Where, in the week after the Great Newsweek Error, is the comparable outrage in the press, in the blogosphere, and at the White House over the military's outright lying in the coverup of the death of former NFL star Pat Tillman? Where are the calls for apologies to the public and the firing of those responsible? Who is demanding that the Pentagon's word should never be trusted unless backed up by numerous named and credible sources?
Where is a Scott McClellan lecture on ethics and credibility?
...
While military officials' lying to the parents have gained wide publicity in the past two days, hardly anyone has mentioned that they also lied to the public and to the press, which dutifully carried one report after another based on the Pentagon's spin.
Tillman was killed in a barrage of gunfire from his own men, mistaken for the enemy on a hillside near the Pakistan border. "Immediately," the Post reported, "the Army kept the soldiers on the ground quiet and told Tillman's family and the public that he was killed by enemy fire while storming a hill, barking orders to his fellow Rangers." Tillman posthumously received the Silver Star for his "actions."
The latest military investigation, exposed by the Post earlier this month, "showed that soldiers in Afghanistan knew almost immediately that they had killed Tillman by mistake in what they believed was a firefight with enemies on a tight canyon road. The investigation also revealed that soldiers later burned Tillman's uniform and body armor."

# Directions:
**A.** Summarize the passage on the Pat Tillman coverup in two sentences.
**B.** Answer these from the passage on the Pat Tillman coverup:
(i) Where was Tillman killed?
(ii) What did Tillman receive posthumously?
(iii) What did soldiers later burn, according to the latest investigation?
**C.** Pick up the passage on the Pat Tillman coverup after its final sentence and write on from there.
The lines after this point are separate material with no connection to the passage.

Records of spatial reasoning questions
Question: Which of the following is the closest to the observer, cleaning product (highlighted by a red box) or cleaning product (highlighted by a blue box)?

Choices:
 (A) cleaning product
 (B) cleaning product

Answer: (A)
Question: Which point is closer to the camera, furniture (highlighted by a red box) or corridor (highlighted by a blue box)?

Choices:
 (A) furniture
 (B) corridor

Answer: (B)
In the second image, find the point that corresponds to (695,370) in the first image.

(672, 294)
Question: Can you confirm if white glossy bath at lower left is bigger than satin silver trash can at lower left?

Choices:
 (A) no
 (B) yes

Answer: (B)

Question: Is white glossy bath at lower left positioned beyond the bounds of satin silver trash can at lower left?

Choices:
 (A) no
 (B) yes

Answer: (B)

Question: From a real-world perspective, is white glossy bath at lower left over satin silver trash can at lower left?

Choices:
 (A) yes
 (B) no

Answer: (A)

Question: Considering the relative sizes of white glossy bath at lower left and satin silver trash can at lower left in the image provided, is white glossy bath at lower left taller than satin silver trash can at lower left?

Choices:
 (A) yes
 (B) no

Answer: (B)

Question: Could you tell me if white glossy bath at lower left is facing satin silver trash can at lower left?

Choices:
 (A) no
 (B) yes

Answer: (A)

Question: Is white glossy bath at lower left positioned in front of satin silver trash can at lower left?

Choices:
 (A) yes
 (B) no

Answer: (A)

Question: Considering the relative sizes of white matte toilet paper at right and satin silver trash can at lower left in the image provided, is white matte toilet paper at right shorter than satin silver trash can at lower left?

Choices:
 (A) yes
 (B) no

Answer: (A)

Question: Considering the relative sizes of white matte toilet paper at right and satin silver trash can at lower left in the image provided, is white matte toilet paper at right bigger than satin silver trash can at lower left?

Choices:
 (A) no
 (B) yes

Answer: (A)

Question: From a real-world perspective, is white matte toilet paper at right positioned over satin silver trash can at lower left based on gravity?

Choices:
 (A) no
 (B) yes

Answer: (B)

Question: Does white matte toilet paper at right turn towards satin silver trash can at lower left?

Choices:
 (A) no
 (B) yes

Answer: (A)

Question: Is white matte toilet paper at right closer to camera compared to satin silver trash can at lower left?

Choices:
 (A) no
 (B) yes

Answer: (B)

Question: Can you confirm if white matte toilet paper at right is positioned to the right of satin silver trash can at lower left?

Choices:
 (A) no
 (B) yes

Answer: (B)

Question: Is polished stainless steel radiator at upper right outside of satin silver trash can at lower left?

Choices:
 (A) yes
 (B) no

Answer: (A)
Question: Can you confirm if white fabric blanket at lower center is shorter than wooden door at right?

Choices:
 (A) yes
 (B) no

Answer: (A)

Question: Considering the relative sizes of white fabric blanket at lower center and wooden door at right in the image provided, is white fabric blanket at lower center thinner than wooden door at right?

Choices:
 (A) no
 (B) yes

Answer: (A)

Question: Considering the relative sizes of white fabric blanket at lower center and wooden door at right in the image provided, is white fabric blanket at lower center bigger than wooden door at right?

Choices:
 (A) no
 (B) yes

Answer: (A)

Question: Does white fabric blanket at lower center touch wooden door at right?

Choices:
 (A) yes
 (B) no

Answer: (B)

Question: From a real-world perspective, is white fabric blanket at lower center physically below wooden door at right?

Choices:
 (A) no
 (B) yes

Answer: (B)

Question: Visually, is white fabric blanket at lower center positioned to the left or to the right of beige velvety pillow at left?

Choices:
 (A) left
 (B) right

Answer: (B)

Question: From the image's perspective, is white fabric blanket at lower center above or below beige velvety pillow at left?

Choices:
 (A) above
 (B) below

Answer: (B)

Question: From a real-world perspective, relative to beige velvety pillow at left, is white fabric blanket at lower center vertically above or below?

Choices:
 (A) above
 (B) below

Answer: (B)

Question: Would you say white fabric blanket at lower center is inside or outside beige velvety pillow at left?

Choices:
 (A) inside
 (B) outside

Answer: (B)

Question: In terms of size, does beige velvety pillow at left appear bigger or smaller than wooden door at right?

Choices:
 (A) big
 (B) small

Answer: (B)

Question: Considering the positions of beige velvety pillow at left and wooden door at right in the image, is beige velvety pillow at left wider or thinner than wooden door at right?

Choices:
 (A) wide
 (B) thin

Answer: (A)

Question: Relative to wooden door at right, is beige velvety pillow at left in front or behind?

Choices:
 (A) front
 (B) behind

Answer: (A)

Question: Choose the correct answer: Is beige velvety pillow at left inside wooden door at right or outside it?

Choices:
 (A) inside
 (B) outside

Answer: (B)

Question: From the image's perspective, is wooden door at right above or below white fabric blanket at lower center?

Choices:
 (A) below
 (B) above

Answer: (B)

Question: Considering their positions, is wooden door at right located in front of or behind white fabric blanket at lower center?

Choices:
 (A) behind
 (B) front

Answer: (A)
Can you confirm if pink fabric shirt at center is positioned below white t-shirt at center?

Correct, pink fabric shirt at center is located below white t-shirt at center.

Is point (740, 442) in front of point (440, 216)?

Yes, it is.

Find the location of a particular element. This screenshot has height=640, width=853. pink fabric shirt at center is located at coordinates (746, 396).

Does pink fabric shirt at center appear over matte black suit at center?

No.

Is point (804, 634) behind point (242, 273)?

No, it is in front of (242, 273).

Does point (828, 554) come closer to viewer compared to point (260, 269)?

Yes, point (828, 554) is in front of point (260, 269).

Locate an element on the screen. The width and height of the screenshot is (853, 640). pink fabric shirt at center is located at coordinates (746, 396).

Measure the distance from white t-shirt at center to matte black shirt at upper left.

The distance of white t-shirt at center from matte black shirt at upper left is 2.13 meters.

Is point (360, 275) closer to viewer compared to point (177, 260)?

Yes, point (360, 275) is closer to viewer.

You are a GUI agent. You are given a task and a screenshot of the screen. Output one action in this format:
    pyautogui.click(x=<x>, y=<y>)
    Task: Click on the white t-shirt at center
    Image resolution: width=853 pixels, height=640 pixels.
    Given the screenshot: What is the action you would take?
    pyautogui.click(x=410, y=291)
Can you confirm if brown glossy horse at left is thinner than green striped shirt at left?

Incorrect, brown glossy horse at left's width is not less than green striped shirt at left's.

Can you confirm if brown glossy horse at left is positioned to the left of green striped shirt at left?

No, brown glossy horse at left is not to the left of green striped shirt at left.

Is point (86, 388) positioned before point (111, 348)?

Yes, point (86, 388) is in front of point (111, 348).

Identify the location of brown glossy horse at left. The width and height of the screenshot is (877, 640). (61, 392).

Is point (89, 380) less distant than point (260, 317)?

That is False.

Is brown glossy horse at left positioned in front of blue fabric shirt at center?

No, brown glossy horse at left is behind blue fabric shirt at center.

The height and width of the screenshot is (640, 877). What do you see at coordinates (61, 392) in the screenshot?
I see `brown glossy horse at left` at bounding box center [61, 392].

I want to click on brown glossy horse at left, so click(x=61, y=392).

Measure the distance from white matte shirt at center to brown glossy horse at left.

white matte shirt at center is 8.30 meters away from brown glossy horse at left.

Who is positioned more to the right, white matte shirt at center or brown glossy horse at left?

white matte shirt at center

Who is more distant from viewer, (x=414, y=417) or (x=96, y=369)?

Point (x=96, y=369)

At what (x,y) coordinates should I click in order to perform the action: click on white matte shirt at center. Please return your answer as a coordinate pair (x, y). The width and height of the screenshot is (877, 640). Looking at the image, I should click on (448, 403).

# Written responses:
**A.** The passage asks why the military's lying in the coverup of Pat Tillman's death has drawn no outrage like the reaction to the Newsweek error, and notes that officials lied not only to his parents but also to the public and the press. Tillman was killed by gunfire from his own men, yet the Army said he died from enemy fire while storming a hill, and a later investigation showed that soldiers knew almost immediately they had killed him by mistake and later burned his uniform and body armor.

**B.**
(i) On a hillside near the Pakistan border.
(ii) The Silver Star.
(iii) Tillman's uniform and body armor.

**C.**
Patrick Tillman Sr., the father -- a lawyer, as it happens -- said he blames high-ranking Army officers for presenting "outright lies" to the family and to the public. "After it happened, all the people in positions of authority went out of their way to script this," he told the Post. "They purposely interfered with the investigation, they covered it up. I think they thought they could control it, and they realized that their recruiting efforts were going to go to hell in a handbasket if the truth about his death got out. They blew up their poster boy."
"Maybe lying's not a big deal anymore," he said. "Pat's dead, and this isn't going to bring him back. But these guys should have been held up to scrutiny, right up the chain of command, and no one has."
Mary Tillman, the mother, complained to the Post that the government used her son for weeks after his death. She said she was particularly offended when President Bush offered a taped memorial message to Tillman at a Cardinals football game shortly before the presidential election last fall.
Newsweek made a bad mistake in its recent report on Koran abuse at Guantanamo. But it was a mistake, not outright lying. Yet the same critics who blasted the magazine —- and the media in general —- are not demanding that same contrition or penalties for anyone in the military.
One Newsweek critic after another has asked in the past week that the media come up with just one case where they erred on the side of making the military look good, not bad. One hopes the Tillman example takes care of that request, though there are, of course, many others.